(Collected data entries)
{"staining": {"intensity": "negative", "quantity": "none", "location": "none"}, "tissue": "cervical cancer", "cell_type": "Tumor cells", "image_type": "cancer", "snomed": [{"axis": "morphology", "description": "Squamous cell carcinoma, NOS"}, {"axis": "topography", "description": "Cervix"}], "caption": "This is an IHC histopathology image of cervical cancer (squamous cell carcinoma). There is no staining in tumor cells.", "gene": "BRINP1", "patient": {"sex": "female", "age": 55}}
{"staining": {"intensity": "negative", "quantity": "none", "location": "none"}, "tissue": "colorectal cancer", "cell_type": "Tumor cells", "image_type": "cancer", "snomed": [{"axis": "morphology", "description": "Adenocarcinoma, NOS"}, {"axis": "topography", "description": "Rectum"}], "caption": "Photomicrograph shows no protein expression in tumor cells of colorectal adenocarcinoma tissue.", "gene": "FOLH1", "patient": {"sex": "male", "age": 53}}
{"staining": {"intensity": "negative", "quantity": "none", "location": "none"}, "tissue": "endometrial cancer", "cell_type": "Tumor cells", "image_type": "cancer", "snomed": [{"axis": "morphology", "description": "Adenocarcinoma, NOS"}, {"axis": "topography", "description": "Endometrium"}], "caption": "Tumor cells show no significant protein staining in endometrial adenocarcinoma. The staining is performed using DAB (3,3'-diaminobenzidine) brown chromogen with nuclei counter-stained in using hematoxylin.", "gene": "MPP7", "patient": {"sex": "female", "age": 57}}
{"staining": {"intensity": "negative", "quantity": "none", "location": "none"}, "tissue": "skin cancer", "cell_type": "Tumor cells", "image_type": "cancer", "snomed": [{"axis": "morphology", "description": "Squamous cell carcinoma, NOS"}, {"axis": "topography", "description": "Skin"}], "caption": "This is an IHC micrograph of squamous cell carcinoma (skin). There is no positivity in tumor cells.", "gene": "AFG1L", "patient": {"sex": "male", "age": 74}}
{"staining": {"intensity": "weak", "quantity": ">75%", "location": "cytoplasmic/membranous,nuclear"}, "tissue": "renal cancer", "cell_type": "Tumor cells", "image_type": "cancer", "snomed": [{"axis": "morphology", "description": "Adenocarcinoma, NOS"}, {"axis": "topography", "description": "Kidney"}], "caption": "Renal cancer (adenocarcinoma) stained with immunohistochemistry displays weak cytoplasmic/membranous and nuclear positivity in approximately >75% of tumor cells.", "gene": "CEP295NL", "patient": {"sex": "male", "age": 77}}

PROBLEM DESCRIPTION →
Lines from the top of the data above through the line with "shows no protein", both ends included: copy them exactly, nothing more.

ANSWER →
{"staining": {"intensity": "negative", "quantity": "none", "location": "none"}, "tissue": "cervical cancer", "cell_type": "Tumor cells", "image_type": "cancer", "snomed": [{"axis": "morphology", "description": "Squamous cell carcinoma, NOS"}, {"axis": "topography", "description": "Cervix"}], "caption": "This is an IHC histopathology image of cervical cancer (squamous cell carcinoma). There is no staining in tumor cells.", "gene": "BRINP1", "patient": {"sex": "female", "age": 55}}
{"staining": {"intensity": "negative", "quantity": "none", "location": "none"}, "tissue": "colorectal cancer", "cell_type": "Tumor cells", "image_type": "cancer", "snomed": [{"axis": "morphology", "description": "Adenocarcinoma, NOS"}, {"axis": "topography", "description": "Rectum"}], "caption": "Photomicrograph shows no protein expression in tumor cells of colorectal adenocarcinoma tissue.", "gene": "FOLH1", "patient": {"sex": "male", "age": 53}}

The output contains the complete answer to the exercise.